New clashes in Iran as protests enter second week: Rights groups

According to official reports, at least 12 people, including security forces, have died since the protests started with a tradesman’s strike in Tehran on December 28.
According to the US-based Human Rights Activists News Agency (HRANA) monitor, protests containing slogans criticizing the Islamic republic’s religious authorities were reported throughout the night in Tehran, Shiraz in the south and areas where the movement was concentrated in western Iran.
The demonstrations are the most significant in Iran since the 2022-2023 movement sparked by the death in custody of Mahsa Amini, who was arrested for allegedly violating Iran’s strict dress code for women.
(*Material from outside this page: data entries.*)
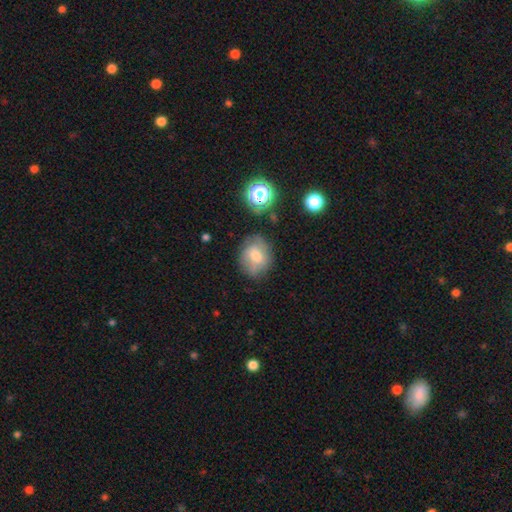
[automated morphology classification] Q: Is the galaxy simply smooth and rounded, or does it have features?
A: smooth — 60%.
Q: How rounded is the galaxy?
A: round — 60%.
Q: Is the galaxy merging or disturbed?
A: none — 65%.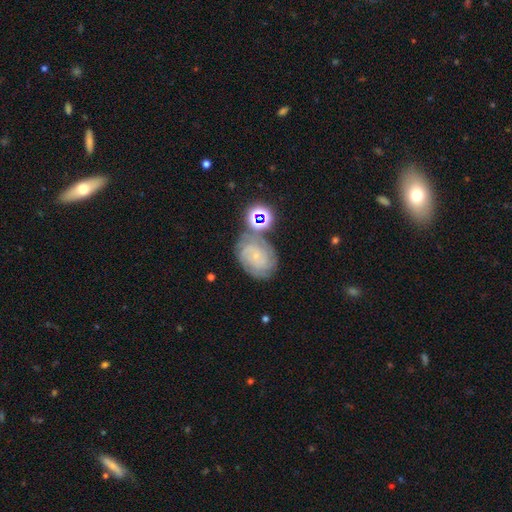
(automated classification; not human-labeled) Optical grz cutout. It shows a featured or disk galaxy (69%) with no bar (73%), tight (71%) spiral arms (94%) and a small central bulge (79%). Merging: none (67%).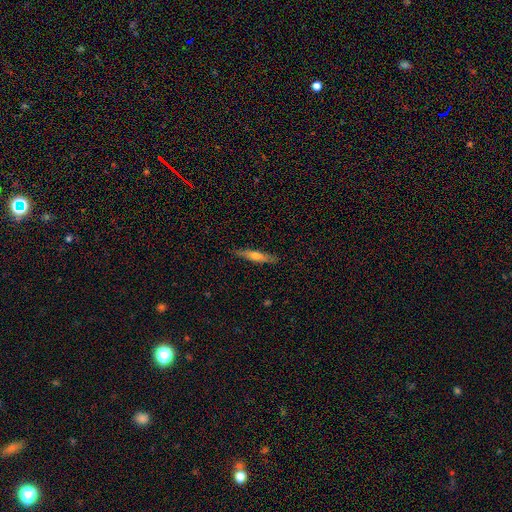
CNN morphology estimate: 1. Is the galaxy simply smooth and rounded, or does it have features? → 52% smooth, 42% featured or disk, 6% star or artifact.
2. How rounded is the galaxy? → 86% cigar-shaped, 12% in between, 2% round.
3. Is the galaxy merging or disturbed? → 88% none, 9% minor disturbance, 2% major disturbance, 1% merger.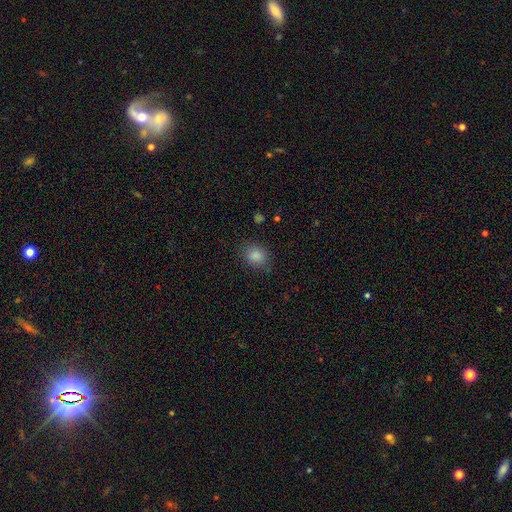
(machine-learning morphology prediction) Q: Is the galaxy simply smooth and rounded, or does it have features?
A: smooth — 86%.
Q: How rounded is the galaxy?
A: round — 57%.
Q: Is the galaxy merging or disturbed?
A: none — 82%.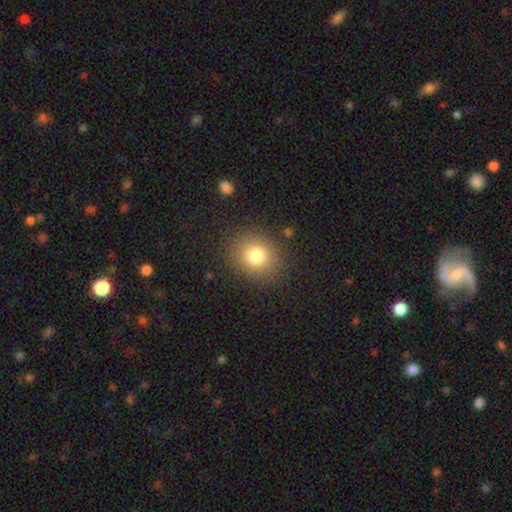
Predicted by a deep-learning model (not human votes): Smooth or featured: smooth — 79% (star or artifact — 13%)
How rounded: round — 71% (in between — 28%)
Merging: none — 87% (minor disturbance — 8%)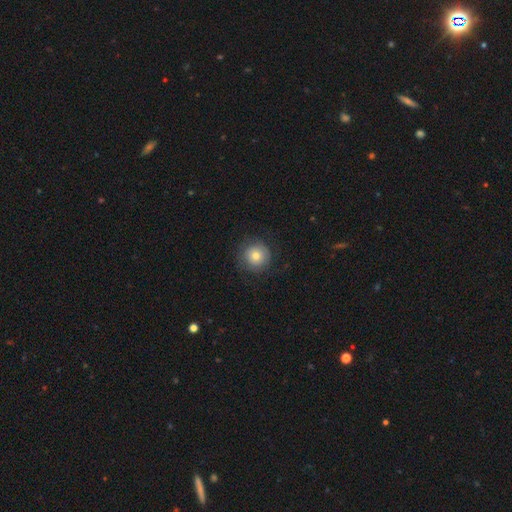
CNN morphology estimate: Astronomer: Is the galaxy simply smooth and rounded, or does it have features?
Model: smooth — 70%.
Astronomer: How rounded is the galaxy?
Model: round — 94%.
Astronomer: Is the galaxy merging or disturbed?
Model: none — 81%.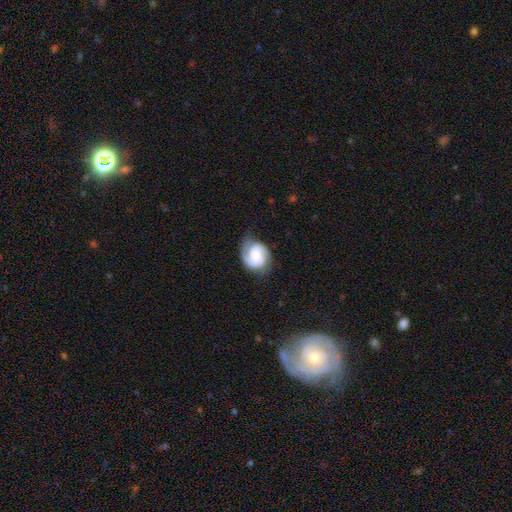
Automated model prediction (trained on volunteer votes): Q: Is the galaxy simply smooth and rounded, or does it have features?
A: featured or disk — 75%.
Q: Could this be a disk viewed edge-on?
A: no — 98%.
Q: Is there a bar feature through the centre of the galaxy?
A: no — 59%.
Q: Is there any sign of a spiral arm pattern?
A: yes — 96%.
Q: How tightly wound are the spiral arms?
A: medium — 43%.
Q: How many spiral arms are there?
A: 2 — 81%.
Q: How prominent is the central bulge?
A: moderate — 31%.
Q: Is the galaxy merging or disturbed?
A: none — 67%.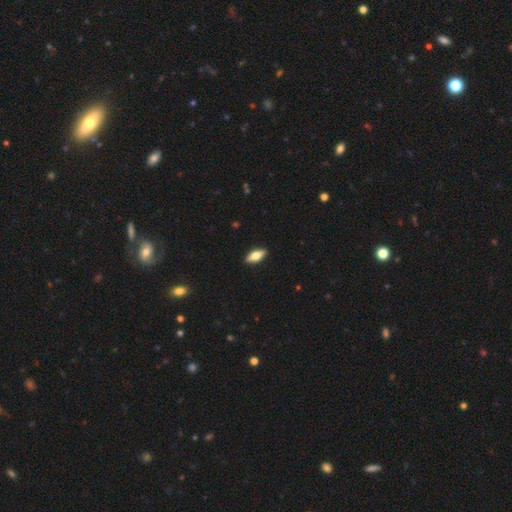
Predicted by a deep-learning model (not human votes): A smooth galaxy with no disk features (64%) that is in between round and cigar-shaped (72%). Merging: none (90%).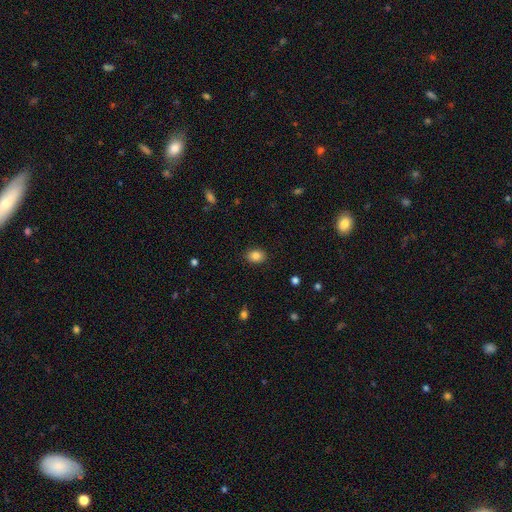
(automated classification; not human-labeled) A smooth galaxy with no disk features (84%) that is in between round and cigar-shaped (61%). Merging: none (88%).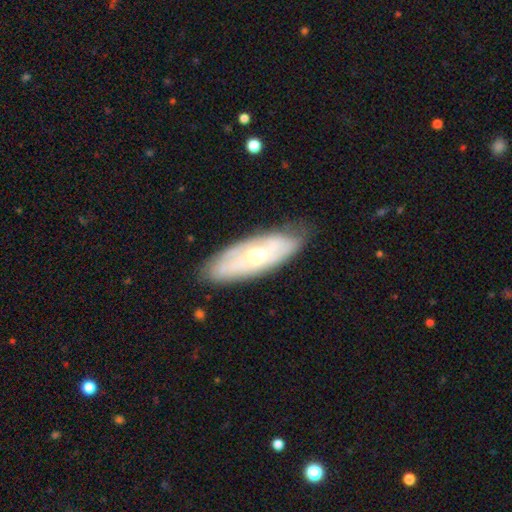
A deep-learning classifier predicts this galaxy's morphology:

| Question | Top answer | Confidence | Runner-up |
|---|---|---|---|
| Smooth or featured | featured or disk | 64% | smooth (30%) |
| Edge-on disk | no | 78% | yes (22%) |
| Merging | none | 78% | minor disturbance (17%) |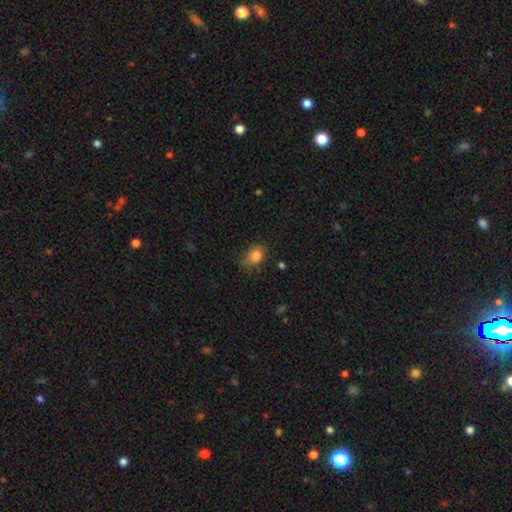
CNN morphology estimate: Smooth or featured? smooth (82%)
How rounded? in between (57%)
Merging? none (60%)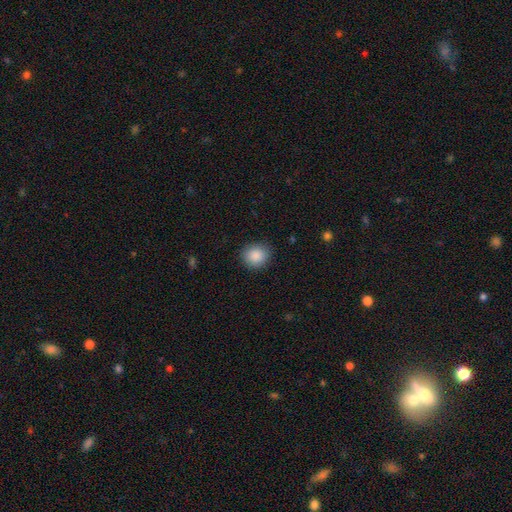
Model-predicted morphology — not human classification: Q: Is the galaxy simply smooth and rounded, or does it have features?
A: smooth — 89%.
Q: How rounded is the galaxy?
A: round — 79%.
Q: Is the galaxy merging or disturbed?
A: none — 87%.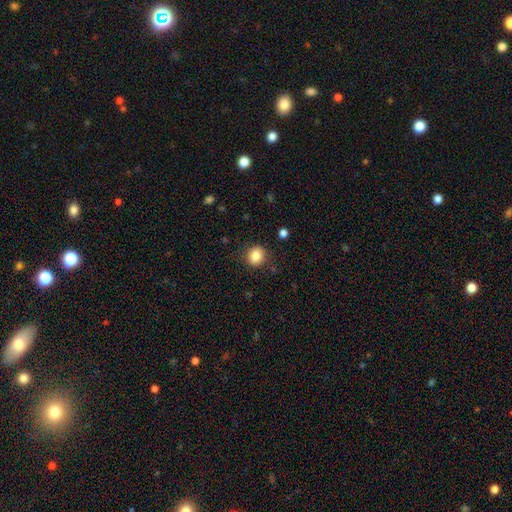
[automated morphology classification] This is clearly a smooth galaxy (84%). How rounded: clearly round (84%). Merging: clearly none (87%).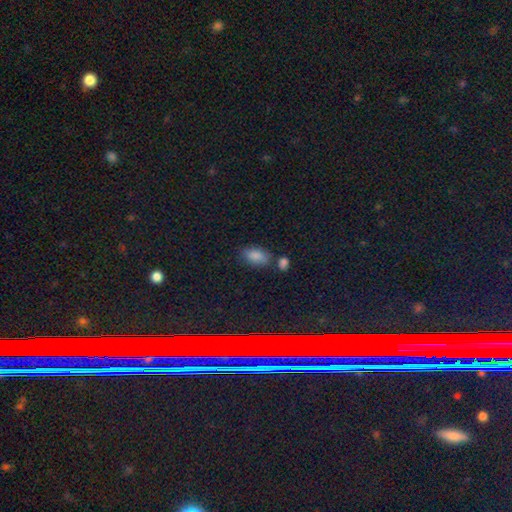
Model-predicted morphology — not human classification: This appears to be a smooth galaxy with no disk features (73%) that is in between round and cigar-shaped (89%). Merging: none (71%).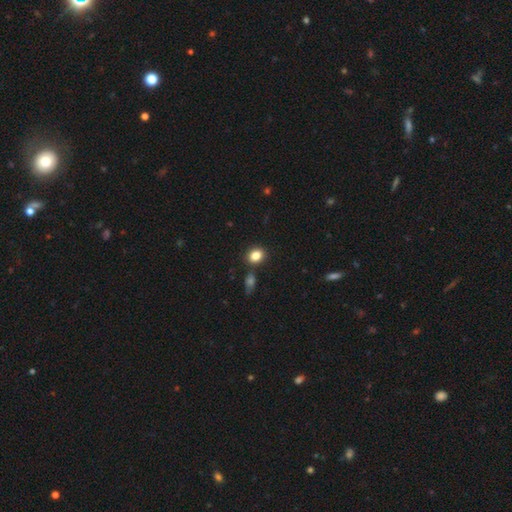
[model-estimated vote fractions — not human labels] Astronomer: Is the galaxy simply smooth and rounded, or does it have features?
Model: smooth — 84%.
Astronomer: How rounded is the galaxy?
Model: in between — 50% (runner-up: round, 49%).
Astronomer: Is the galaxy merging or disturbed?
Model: none — 80%.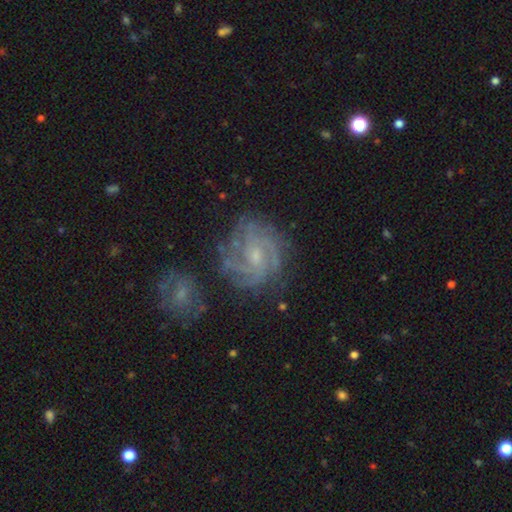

Recent protests have been concentrated in parts of the west where Kurdish and Lorish minorities are concentrated and have not yet reached the scale of the 2022-2023 movement, let alone the mass street demonstrations that followed the disputed 2009 presidential election.
But they present a new challenge for Ayatollah Ali Khamenei, the 86-year-old supreme leader who has been in power since 1989, following a 12-day war with Israel in June that left nuclear infrastructure damaged and key members of the security elite killed.
Protests took place in 23 of 31 provinces and affected to varying degrees at least 40 different cities, most of them small and medium-sized, according to an AFP tally based on official announcements and media reports.
deadly clashes
Revolutionary Guards on Saturday opened fire on protesters in the Malekshahi district of western Ilam province, killing four members of Iran’s Kurdish minority, Norway-based Hengaw human rights group said. The group said it was checking reports that two more people were killed, while dozens were injured. He also accused authorities of raiding the main hospital in Ilam city to confiscate the bodies of protesters.
The Iran Human Rights NGO, headquartered in Norway, also gave the same figure as four dead and 30 injured after “security forces attacked protests” in Malekshahi.
Both organizations released images of bloody bodies on the ground in videos verified by AFP.
Iran’s Mehr news agency covered the clashes and said a Revolutionary Guard member was killed in a clash with “rebels” at a police office.
Fars news agency reported that “Rebels attempted to attack the police station” and reported that “two attackers were killed.”
Fars news agency reported that there were sporadic demonstrations in the eastern, western and southern parts of Tehran on Saturday night.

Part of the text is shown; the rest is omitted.